» **THE TASK**: Lines containing the string "back": how many are there below? Answer with the number only.

» **INPUT RECORDS**:
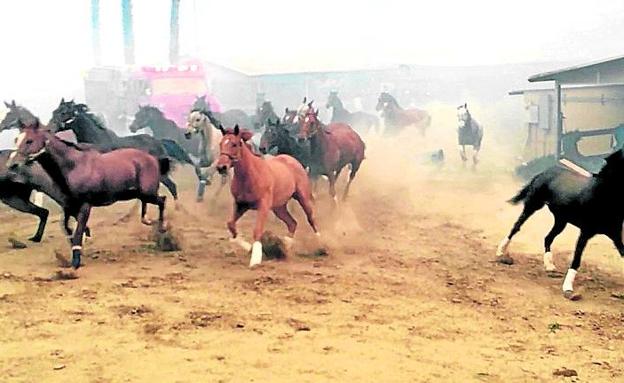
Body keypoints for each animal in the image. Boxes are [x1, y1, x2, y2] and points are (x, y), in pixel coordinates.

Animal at [7, 120, 168, 270]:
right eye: (16, 139)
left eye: (29, 141)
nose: (11, 164)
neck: (72, 166)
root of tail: (153, 158)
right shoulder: (68, 205)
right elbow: (66, 227)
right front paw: (80, 244)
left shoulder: (85, 204)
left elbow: (78, 230)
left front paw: (76, 260)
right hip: (138, 193)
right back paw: (147, 220)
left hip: (147, 192)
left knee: (162, 200)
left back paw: (162, 228)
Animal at [216, 125, 322, 268]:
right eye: (221, 143)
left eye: (234, 144)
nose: (221, 167)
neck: (250, 175)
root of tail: (292, 159)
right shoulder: (241, 205)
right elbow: (230, 224)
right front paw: (248, 247)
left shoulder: (263, 205)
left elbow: (257, 230)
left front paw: (255, 259)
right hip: (279, 207)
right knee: (292, 223)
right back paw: (284, 248)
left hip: (302, 197)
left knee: (311, 218)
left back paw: (321, 245)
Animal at [494, 152, 624, 300]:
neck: (603, 198)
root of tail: (544, 172)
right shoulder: (585, 232)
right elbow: (576, 259)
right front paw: (568, 289)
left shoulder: (615, 234)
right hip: (533, 206)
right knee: (517, 227)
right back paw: (500, 251)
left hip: (560, 221)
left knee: (547, 238)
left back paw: (550, 266)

» **RESPONSE TO THIS TASK**: 6